As I am a red meat fan, I love ‘Le Severo’ in Paris (8, Rue des plantes 75014 Paris). Owned by William Bernet (he was a butcher at the ‘Boucherie Nivernaises’, one of the best butchers in Paris), Le Severo is a red meat temple, serving the best steak-frites in Paris. He is also famous for a superb wine list. I once asked Bernet what was his secret for cooking the meat so perfectly. His answer was simple – ‘I use peanut oil’ (huile d’arachide). Now that is a good tip.

Can you believe Béarnaise sauce was a glorified mistake? The scene takes place in the kitchens of the ‘Henri IV pavilion’ in St-Germain-en-Laye in 1837. A cook by the name of ‘Collinet’ overboils a shallot sauce by letting it reduce too long. He decides to save it by adding egg yolks and herbs. When asked the name of his sauce, Collinet tries to find a name and gets inspired by Henri IV who came from Béarn province. The Béarnaise sauce was born!

Ingredients:

4 faux-filets (sirloin) steaks (this is my preference, but you can obviously choose your favourite type of steak)
250 grs butter
50 ml white wine
30 ml white wine vinegar
4 tsp water
4 egg yolks
2 shallots (chopped very finely)
salt and pepper
1/2 bouquet chervil (chopped)
1/2 bouquet tarragon (chopped)
Dash of peanut oil

Clarify your butter – melt the butter in a saucepan on a low heat. Simmer gently until the foam rises to the top. You should see the milk solids separating. Set aside to cool slightly, discard the foam, and pour the clear clarified butter in a bowl. You only want to keep the ‘clear’ butter which is perfect for cooking on high temperature and making sauces. You might want to use a strainer if you wish.

Chop the shallots and herbs very finely.
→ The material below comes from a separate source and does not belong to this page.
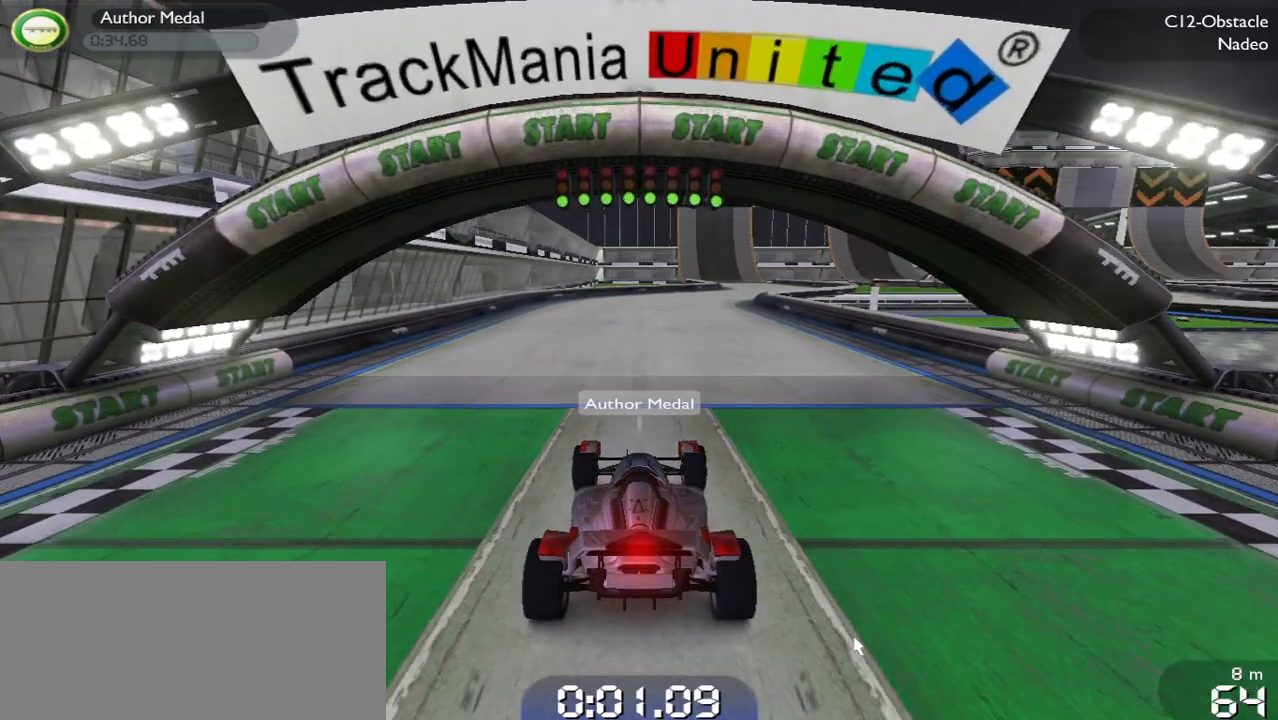
{"keys": ["up"], "events": [[100, "right", "down"], [133, "right", "up"]]}
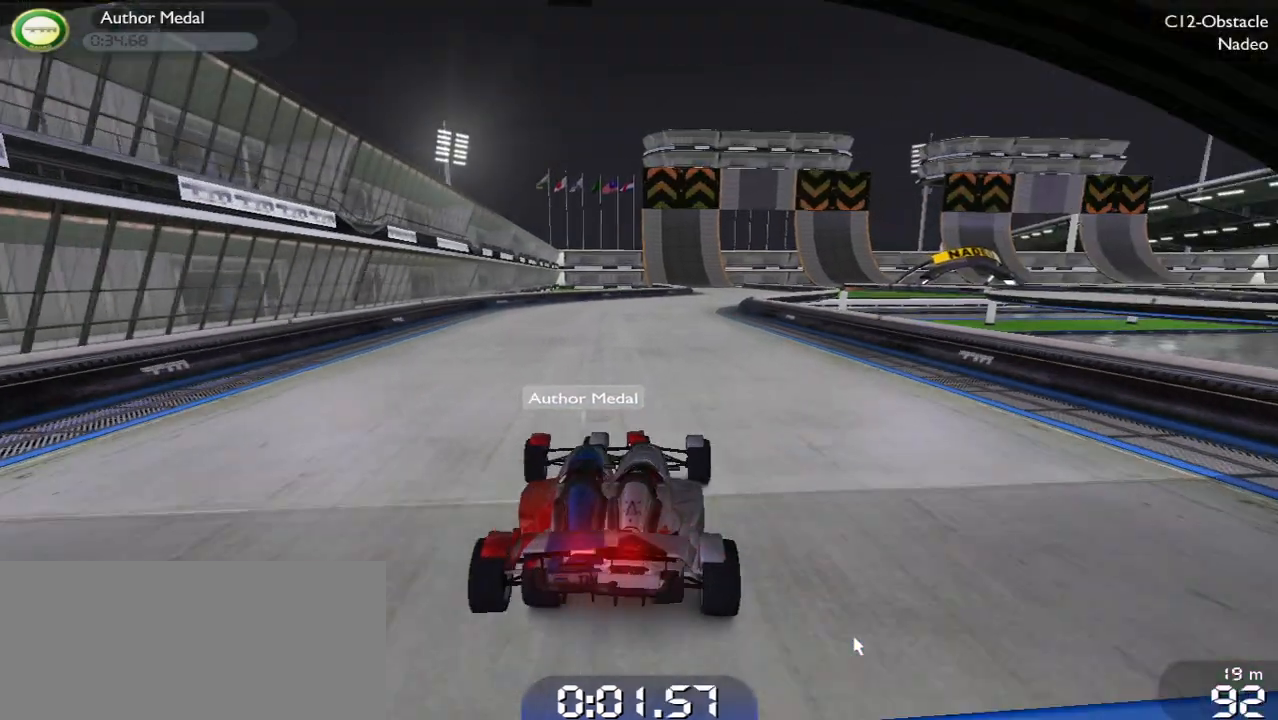
{"keys": ["up"], "events": []}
Set aside

In another saucepan, boil the vinegar, white wine, finely chopped shallots, half of the herbs, salt and pepper until it has reduced and turned slighty syrup-like. Remove from heat, add the 4 egg yolks and the 4 tsp of water and whisk continuously. Return to a low heat, continue to whisk, and remove from heat every 1 minute – repeat this process for 10 minutes, constantly whisking until the sauce becomes frothy and starts thickening. By now your sauce should have reached its goal. Remove from heat and add the cooled clarified butter, continue to whisk, (just as if you were preparing a mayonnaise). You should obtain a beautiful thick yet smooth sauce. Add the rest of the chopped herbs. The key is to constantly whisk the sauce, alternating on/off the heat.

Fry your steak on a griddle or frying pan. Heat a frying pan or griddle on a high heat, and when the pan gets very hot, add a tsp of oil. Fry steak on both sides – I like mine medium, so about 2 minutes on each side.

Here are three golden rules when cooking steak: 1) Always take out the meat from the fridge 1 hour before cooking. 2) Salt the steak before cooking it. 3) Do not move of touch the steak when cooking. Just let it sizzle.

Serve with French fries.

Garden cake revisited

Life without love is like a year without a summer‘ – Swedish proverb.

Summer has entered our lives in Médoc, with all its glorious flowers, green trees and lovely singing birds. The sweet and woodsy smell of the pine forest that surrounds us is so energizing!

There is so much life in our garden, from growing tomatoes, lemons, oranges, roses, fuchsias to name a few. Being passionate about flowers, I am starting to get very interested in edible flowers. There is a world of new ideas for recipes coming to my head, especially with lavender and roses, both organically grown here. Due to the popularity of the garden cake, I wanted to make another one with edible flowers and leaves from this season’s crop. I picked a few leaves from our vines, bellflowers (Campanula), thyme flower and lavender, all-organic of course. I couldn’t resist adding a dash of yellow, so I plucked a few tomato flowers, but be careful as they are not to be eaten.

Our new puppies were extremely interested in the cake, as you can see! Hugo, Harper, Halle and Hank are so irresistible – they are 2 and a half months now, and every time I look out the window they have learnt a new trick!